During my first degree, some persons asked, “Why agriculture when your friends are chasing engineering or medicine?”, this story is just the perfect answer.

For the past two (2) weeks I’ve been living in a whirlwind of meetings, discoveries, and connections at the 21st RUFORUM Annual General Meeting (AGM), held at the Gaborone International Conference Centre (GICC) from 24th November to 5 th December 2025.

It wasn’t just an AGM, it was a living classroom, a reminder that agriculture is a lifestyle, not a checkbox.

“If you don’t own your narrative, nobody will do it for you”Annette Mutuku, Director, Program Communications – Higher Education, Collaboratives and Strategic Initiatives at Mastercard Foundation. Those words kept echoing every time I walked through the halls (Moremi 1 and 2, Tsodilo Suite etc.), and echoed harder as I witnessed a young medical doctor presenting Agri-innovations.

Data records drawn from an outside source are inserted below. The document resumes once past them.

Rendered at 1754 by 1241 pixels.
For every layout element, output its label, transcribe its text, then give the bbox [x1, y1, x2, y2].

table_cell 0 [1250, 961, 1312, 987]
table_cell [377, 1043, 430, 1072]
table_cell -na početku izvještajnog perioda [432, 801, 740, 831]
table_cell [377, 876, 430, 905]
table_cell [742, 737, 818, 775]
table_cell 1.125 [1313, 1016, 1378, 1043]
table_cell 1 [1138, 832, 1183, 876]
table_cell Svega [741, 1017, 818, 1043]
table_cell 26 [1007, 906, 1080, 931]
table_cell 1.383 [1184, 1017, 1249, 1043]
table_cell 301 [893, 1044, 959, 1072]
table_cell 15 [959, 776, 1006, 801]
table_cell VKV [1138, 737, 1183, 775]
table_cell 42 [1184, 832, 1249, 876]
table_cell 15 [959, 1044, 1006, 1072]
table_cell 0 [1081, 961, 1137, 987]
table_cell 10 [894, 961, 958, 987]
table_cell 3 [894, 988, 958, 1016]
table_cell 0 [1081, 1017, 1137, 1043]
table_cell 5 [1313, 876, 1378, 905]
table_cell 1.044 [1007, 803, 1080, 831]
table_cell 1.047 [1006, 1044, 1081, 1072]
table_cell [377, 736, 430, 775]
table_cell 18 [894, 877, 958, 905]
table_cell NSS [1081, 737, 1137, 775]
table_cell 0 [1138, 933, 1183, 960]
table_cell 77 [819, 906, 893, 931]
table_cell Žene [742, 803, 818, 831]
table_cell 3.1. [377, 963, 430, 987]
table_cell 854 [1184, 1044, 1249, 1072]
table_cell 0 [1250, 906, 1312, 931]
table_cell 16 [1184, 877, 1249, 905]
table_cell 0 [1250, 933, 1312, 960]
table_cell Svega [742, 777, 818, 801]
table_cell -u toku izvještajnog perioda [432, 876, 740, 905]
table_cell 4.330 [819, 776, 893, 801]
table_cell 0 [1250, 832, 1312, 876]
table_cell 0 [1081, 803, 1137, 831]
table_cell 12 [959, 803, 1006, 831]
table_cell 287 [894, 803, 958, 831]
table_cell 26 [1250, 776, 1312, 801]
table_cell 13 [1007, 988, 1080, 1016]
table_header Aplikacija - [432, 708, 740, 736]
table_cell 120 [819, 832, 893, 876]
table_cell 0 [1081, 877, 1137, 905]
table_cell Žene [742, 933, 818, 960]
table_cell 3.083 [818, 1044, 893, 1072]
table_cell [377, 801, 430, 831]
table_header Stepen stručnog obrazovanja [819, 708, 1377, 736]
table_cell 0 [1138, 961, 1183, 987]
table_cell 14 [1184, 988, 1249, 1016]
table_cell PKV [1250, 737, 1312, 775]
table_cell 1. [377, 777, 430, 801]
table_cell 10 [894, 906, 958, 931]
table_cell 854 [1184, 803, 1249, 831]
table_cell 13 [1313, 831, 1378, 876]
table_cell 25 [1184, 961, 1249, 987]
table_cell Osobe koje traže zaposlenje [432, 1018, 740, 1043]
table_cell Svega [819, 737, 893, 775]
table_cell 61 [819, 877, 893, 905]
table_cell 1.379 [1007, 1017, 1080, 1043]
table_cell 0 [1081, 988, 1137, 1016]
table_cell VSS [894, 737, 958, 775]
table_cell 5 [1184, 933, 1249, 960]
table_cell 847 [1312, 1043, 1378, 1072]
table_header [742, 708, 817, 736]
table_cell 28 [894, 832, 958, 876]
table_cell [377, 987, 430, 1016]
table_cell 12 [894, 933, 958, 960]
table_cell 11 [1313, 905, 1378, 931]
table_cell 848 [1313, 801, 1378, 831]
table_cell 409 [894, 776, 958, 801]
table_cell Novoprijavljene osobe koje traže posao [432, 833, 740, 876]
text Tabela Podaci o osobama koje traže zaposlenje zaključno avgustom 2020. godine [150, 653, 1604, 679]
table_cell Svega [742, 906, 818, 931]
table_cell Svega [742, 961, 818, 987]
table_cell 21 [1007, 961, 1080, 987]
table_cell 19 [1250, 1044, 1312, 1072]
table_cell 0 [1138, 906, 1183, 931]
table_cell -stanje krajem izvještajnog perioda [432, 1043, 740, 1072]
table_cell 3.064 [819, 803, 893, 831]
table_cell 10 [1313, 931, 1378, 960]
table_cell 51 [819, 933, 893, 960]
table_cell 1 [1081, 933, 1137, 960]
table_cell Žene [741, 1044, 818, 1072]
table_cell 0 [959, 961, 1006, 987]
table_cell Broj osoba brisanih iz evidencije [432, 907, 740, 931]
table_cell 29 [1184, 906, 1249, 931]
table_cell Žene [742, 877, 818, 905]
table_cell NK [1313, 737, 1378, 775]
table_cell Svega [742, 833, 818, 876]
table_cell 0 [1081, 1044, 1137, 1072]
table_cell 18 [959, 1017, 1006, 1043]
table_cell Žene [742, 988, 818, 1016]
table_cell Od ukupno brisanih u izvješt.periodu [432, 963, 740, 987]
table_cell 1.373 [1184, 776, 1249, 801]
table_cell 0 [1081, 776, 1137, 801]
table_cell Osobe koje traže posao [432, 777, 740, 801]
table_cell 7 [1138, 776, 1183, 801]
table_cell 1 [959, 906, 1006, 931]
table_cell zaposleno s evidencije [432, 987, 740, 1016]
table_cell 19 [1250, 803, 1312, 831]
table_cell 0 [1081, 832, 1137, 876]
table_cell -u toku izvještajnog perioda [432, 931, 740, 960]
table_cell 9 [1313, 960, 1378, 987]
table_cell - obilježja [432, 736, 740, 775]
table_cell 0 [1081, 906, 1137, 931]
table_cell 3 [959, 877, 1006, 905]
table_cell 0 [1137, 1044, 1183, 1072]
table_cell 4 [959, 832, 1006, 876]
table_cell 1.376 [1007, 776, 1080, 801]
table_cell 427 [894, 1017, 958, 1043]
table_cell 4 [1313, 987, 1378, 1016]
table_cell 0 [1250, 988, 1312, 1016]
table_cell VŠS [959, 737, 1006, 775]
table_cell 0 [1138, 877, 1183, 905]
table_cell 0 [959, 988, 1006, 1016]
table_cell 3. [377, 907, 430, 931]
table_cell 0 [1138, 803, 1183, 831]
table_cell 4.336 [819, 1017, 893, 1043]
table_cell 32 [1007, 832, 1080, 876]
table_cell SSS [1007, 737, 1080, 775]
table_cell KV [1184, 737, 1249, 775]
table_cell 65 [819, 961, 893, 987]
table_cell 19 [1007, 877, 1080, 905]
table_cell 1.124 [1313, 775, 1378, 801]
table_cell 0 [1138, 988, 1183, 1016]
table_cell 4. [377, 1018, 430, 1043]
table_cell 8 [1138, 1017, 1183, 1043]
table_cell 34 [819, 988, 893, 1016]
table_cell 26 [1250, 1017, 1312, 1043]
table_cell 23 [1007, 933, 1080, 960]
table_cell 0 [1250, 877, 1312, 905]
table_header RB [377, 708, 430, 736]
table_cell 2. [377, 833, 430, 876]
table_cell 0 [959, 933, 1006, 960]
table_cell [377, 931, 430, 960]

Seeing the Future Under Solar Panels: During the Pre-AGM field trip to Botswana University of Agriculture and Natural Resources (BUAN),  I stood beneath a solar farm where panels shade rows of crops. The sight hit me. Renewable energy feeding fields – a tangible answer to climate smart agriculture!

IncuHive – where alumni become Argo-entrepreneurs: I met alumni who turned poultry projects into thriving sustainable enterprises. Their stories of grit, failure, and triumph reminded me that innovation isn’t just tech, it’s people daring to dream beyond the laboratories and classrooms.

Water That Gives Life: Walking through the BUAN Water Treatment Plant, I watched crystal clear water flow back to the campus and nearby communities. The Plant manager explained every filtration step with pride, and I felt a surge of gratitude. Water security is agriculture security.

Safflower Fields: The Safflower farm showed me petals turning into dye, seeds pressed into oil, and residues turned into animal feed – a whole value chain! It was a visual symphony of circular economy, and I realized how a single crop can feed and sustain families, cloth artisans, and nurture livestock.

My Role as a Communication focal person: As a Communication Officer under the Transforming African Agricultural Universities to Meaningfully Contribute to Africa’s Growth and Development T(AGDev) 2.0 program at the University of Port Harcourt (UniPort), I was a rapporteur at the ‘Communication for Impact workshop’ on 3rd December 2025.  Capturing those moments, I felt the weight of every word – documenting stories that can shift policy, funding, and mindsets.  In the breakout sessions, I presented findings from our group, hearing applause not for me, but for the collective resolve we all share.

If we as Africans don’t own our food narrative, who will?

I am ready to carry these stories, amplify the voices of innovators, and keep communicating agri-food systems for impact.

Thank you RUFORUM, Government of Botswana, BUAN, UniPort, Prof. Owunari Georgewill, Prof. Ibisime Etela, my fellow delegates, and every young scientist daring to rewrite the script of food security in Africa.